___ PASSAGE FOURNI

FRANCOIS MONTPELLIER
Il y a plusieurs choses. D’abord, il faut avoir l’autorisation de le faire. Pour Apocalypse on fait tout pratiquement systématiquement. Environ 95 % sont colorisées.
Après, quand les sociétés souhaitent ne pas tout coloriser, souvent pour des problèmes économiques, on choisit les images avec le réalisateur. On recherche un équilibre entre la couleur et le noir et blanc.

ARCHIPOP 
Quelles sont les qualités nécessaires à une image pour qu’elle soit colorisée ?
Est-ce qu’il y a des contraintes particulières ?

FRANCOIS MONTPELLIER
Il faut qu’elle soit de la meilleure qualité possible afin que le rendu après la colorisation soit optimal. Il faut qu’il y ait des niveaux de gris assez bien répartis si possible, qu’elle ne soit pas brulée ni sous exposée. On va faire un pré-étalonnage avant la colorisation.

ARCHIPOP
Donc il peut y avoir un travail de fait sur l’image noir et blanc ?

______
___ LIGNES EXTRAITES

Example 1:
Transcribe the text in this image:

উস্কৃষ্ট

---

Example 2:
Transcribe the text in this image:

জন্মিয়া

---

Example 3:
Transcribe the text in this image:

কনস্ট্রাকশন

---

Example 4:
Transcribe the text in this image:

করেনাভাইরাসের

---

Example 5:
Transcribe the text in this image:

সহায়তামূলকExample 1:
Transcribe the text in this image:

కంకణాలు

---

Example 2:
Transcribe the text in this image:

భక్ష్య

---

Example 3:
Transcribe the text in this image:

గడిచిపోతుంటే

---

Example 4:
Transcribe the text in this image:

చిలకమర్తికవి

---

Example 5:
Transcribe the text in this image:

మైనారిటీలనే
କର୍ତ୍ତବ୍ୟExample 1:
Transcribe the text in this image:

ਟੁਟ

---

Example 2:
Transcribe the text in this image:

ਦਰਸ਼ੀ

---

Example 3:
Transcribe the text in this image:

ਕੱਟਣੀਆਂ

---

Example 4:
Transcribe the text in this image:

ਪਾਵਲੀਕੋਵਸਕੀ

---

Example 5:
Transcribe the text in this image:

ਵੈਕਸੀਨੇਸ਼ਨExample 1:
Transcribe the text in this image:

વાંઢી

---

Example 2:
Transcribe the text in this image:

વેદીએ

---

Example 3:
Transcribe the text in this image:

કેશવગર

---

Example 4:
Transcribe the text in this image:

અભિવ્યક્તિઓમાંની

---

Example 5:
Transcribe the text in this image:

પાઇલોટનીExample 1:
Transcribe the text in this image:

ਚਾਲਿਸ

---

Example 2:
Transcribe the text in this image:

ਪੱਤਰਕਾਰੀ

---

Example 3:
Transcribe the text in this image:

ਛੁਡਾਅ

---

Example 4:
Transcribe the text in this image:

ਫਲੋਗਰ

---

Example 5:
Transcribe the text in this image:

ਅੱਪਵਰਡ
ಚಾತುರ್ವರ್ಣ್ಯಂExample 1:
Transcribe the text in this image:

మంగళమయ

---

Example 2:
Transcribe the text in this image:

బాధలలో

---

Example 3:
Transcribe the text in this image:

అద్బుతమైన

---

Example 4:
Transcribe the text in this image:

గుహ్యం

______

→ TÂCHES À RÉALISER:
(A) Indiquez si chacune de ces affirmations concorde avec l'entretien sur la colorisation : (i) pour Apocalypse, environ 95 % des images sont colorisées ; (ii) le choix des images à coloriser se fait sans le réalisateur ; (iii) le pré-étalonnage a lieu après la colorisation. Répondez par oui ou non et citez à l'identique les mots du passage qui tranchent.
(B) Poursuivez l'entretien sur la colorisation à partir de sa dernière phrase.
Les lignes n'interviennent en rien ici.

→ RÉSULTATS PAR TÂCHE:
(A)
(i) Oui : « Environ 95 % sont colorisées. »
(ii) Non : « on choisit les images avec le réalisateur. »
(iii) Non : « On va faire un pré-étalonnage avant la colorisation. »

(B)
FRANCOIS MONTPELLIER 
Oui et qui peut être de la restauration ou un pré-étalonnage. Cela permet d’avoir des images plus uniformes pour assurer la continuité du film.

ARCHIPOP
Pouvez-vous nous rappeler en quoi consiste l’étalonnage ?

FRANCOIS MONTPELLIER 
L’étalonnage consiste à donner à l’image une certaine cohérence. Si l’image est sous-exposée, on va augmenter la lumière et si on contraire, elle est trop exposée alors on va la baisser. Quand il s’agit d’étalonnage couleur, on recherche une continuité aussi au niveau des températures de couleur.

ARCHIPOP 
D’après vous qu’apporte la colorisation à l’archive et plus précisément à la narration documentaire ?

FRANCOIS MONTPELLIER 
Ca permet de lire les images beaucoup plus vite : on va beaucoup plus facilement identifier les détails qui nous apparaissent beaucoup plus que dans le noir et blanc.
En couleur, c’est souvent plus chatoyant. Cela donne plus envie aux gens de regarder le film, et surtout cela permet de voir des éléments historiques qui aident à la compréhension.
Cela nous aide par exemple à identifier facilement les uniformes, donc les armées, donc les protagonistes, donc c’est très important.
Il y a des éléments qu’on ne peut reconnaître sans la couleur, un drapeau Français et un drapeau Italien par exemple.
Globalement, cela permet donc un abord plus aisé pour tous les spectateurs même non avertis.

ARCHIPOP 
Est-ce qu’il y a des archives qui ne peuvent pas être colorisées ?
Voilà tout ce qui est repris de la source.